- Prompt -
Determine how many lines of the material hold the string "anchor" and reply with only that number.

::::

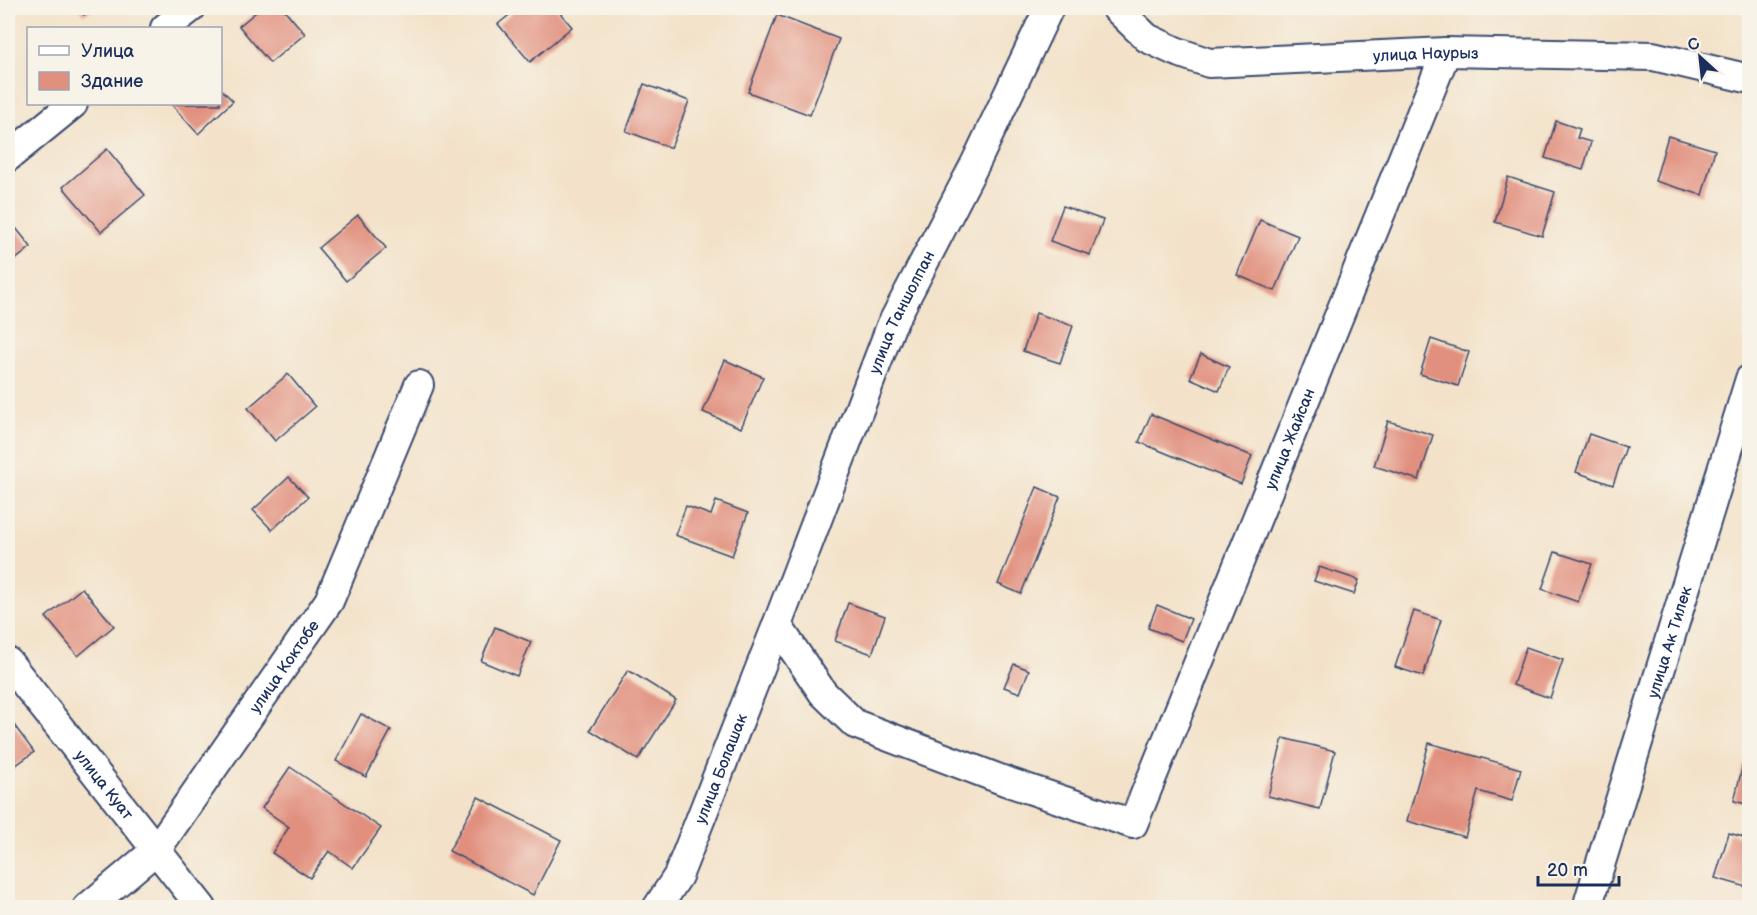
<svg xmlns="http://www.w3.org/2000/svg" width="1757" height="915" font-family="'Balsamiq Sans',sans-serif">
  <rect width="100%" height="100%" fill="#f7f3e8"/>
  <filter id="ink" filterUnits="userSpaceOnUse"><feTurbulence type="fractalNoise" baseFrequency=".0167" numOctaves="2"/><feDisplacementMap in="SourceGraphic" scale="12" xChannelSelector="R" yChannelSelector="G"/><feConvolveMatrix kernelMatrix="1 2 1 2 8 2 1 2 1" color-interpolation-filters="sRGB"/></filter>
  <filter id="wash" filterUnits="userSpaceOnUse"><feTurbulence type="fractalNoise" baseFrequency=".008" numOctaves="4" result="noise"/><feDisplacementMap in="SourceGraphic" scale="24" xChannelSelector="R" yChannelSelector="G"/><feGaussianBlur stdDeviation="1.35" result="paint"/><feColorMatrix in="noise" values="0 0 0 0 0 0 0 0 0 0 0 0 0 0 0 0 0 1.4 0 .05"/><feComposite in="paint" operator="in"/></filter>
  <g filter="url(#wash)">
    <rect width="100%" height="100%" fill="#f3e2c9"/>
    <g id="blocks">
      <g fill="#e18f7e">
        <polygon points="79,8 93,8 84,15"/>
        <polygon points="261,8 283,8 305,34 270,63 239,26"/>
        <polygon points="518,8 556,8 572,27 530,62 498,24"/>
        <polygon points="777,15 839,39 810,115 748,92"/>
        <polygon points="644,84 689,101 671,148 626,131"/>
        <polygon points="220,88 233,101 198,134 171,104 220,104"/>
        <polygon points="1556,121 1580,129 1577,138 1591,142 1583,170 1545,158"/>
        <polygon points="1668,136 1715,150 1702,195 1655,181"/>
        <polygon points="107,149 145,195 101,232 63,187"/>
        <polygon points="1508,177 1555,192 1542,236 1495,222"/>
        <polygon points="1063,206 1103,220 1090,255 1050,241"/>
        <polygon points="358,215 386,248 346,281 318,248"/>
        <polygon points="8,218 31,247 8,266"/>
        <polygon points="1260,220 1298,236 1275,291 1237,275"/>
        <polygon points="1036,313 1073,326 1060,363 1023,351"/>
        <polygon points="1431,339 1469,352 1458,386 1420,374"/>
        <polygon points="1201,354 1229,367 1219,391 1190,378"/>
        <polygon points="725,360 763,377 741,428 703,412"/>
        <polygon points="288,374 315,407 275,441 248,408"/>
        <polygon points="1151,414 1252,456 1241,484 1139,442"/>
        <polygon points="1388,421 1433,435 1419,480 1374,466"/>
        <polygon points="1589,434 1626,447 1613,485 1576,472"/>
        <polygon points="289,477 308,497 272,530 253,510"/>
        <polygon points="1037,487 1060,497 1021,594 998,584"/>
        <polygon points="716,501 748,513 732,556 675,535 686,506 711,515"/>
        <polygon points="1555,552 1592,564 1578,602 1542,589"/>
        <polygon points="1319,567 1359,580 1354,594 1314,581"/>
        <polygon points="82,588 114,626 78,656 46,617"/>
        <polygon points="848,603 885,616 872,654 835,641"/>
        <polygon points="1157,605 1191,619 1182,641 1148,628"/>
        <polygon points="1414,611 1441,620 1423,676 1395,667"/>
        <polygon points="495,627 531,642 517,676 481,661"/>
        <polygon points="1526,647 1563,660 1550,698 1513,685"/>
        <polygon points="1014,664 1029,670 1020,693 1004,687"/>
        <polygon points="628,670 676,700 638,760 590,730"/>
        <polygon points="1749,680 1750,680 1750,696 1745,694"/>
        <polygon points="361,714 391,730 366,777 336,761"/>
        <polygon points="11,721 34,752 8,771 8,724"/>
        <polygon points="1283,738 1335,751 1320,809 1268,796"/>
        <polygon points="1429,743 1521,769 1512,801 1478,791 1465,837 1407,821"/>
        <polygon points="1743,764 1750,766 1750,805 1734,801"/>
        <polygon points="290,767 381,828 353,868 329,851 310,878 272,853 289,827 262,808"/>
        <polygon points="478,797 561,840 533,895 449,851"/>
        <polygon points="1729,833 1750,839 1750,888 1715,878"/>
      </g>
    </g>
  </g>
  <g filter="url(#ink)">
    <use href="#blocks" fill-opacity="0" stroke="#3b4a6e" stroke-width="1.5"/>
    <g fill="none" stroke-linecap="round" stroke-linejoin="round">
      <g stroke="#3b4a6e" stroke-width="32">
        <g id="street">
          <path id="s1" d="M1116,8l31,30 28,13 34,12 237,-11 207,4 97,23"/>
          <polyline points="165,28 191,8"/>
          <polyline points="8,157 73,104"/>
          <path id="s2" d="M777,625l46,68 32,31 150,57 128,43 313,-772"/>
          <path id="s3" d="M8,662l194,246"/>
          <path id="s4" d="M87,908l69,-58 173,-249 90,-216"/>
          <path id="s5" d="M657,908l21,-32 99,-251 114,-299 85,-164 73,-154"/>
          <path id="s6" d="M1589,908v-7l161,-522"/>
        </g>
      </g>
      <use href="#street" stroke="#fff" stroke-width="28"/>
    </g>
  </g>
  <g text-anchor="middle" stroke-width="4.5" stroke-linejoin="round" paint-order="stroke">
    <g font-size="16" fill="#1b2f5e" stroke="#f7f3e8">
      <text dy="6" stroke="none"><textPath href="#s1" startOffset="327">улица Наурыз</textPath></text>
      <text dy="6" stroke="none"><textPath href="#s5" startOffset="645">улица Таншолпан</textPath></text>
      <text dy="6" stroke="none"><textPath href="#s2" startOffset="838">улица Жайсан</textPath></text>
      <text dy="6" stroke="none"><textPath href="#s6" startOffset="278">улица Ак Тилек</textPath></text>
      <text dy="6" stroke="none"><textPath href="#s4" startOffset="314">улица Коктобе</textPath></text>
      <text dy="6" stroke="none"><textPath href="#s5" startOffset="154">улица Болашак</textPath></text>
      <text dy="6" stroke="none"><textPath href="#s3" startOffset="156">улица Куат</textPath></text>
    </g>
  </g>
  <rect width="1757" height="915" fill="none" stroke="#f7f3e8" stroke-width="30"/>
  <rect x="27" y="27" width="195" height="78" fill="#f7f3e8" stroke="#9fa5b1" stroke-width="1.5"/>
  <rect x="39" y="46" width="30" height="9" fill="#ffffff" stroke="#9fa5b1" stroke-width="1.5"/>
  <text x="81" y="57" font-size="18" fill="#1b2f5e">Улица</text>
  <rect x="39" y="72" width="30" height="18" fill="#e18f7e" stroke="#9fa5b1" stroke-width="1.5"/>
  <text x="81" y="87" font-size="18" fill="#1b2f5e">Здание</text>
  <g transform="translate(1700 57) rotate(333)" stroke="#f7f3e8" stroke-width="4.5" paint-order="stroke">
  <path d="M0-4.5L10 22L0 15L-10 22Z" fill="#1b2f5e"/>
  <text y="-9" font-size="16" font-weight="bold" text-anchor="middle" fill="#1b2f5e">С</text>
  </g>
  <path d="M1538 876v9h81v-9" fill="none" stroke="#1b2f5e" stroke-width="3"/>
  <text x="1547" y="876" font-size="18" fill="#1b2f5e" stroke="#f7f3e8" stroke-width="4.5" paint-order="stroke">20 m</text>
</svg>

::::

- Exercise solution -
2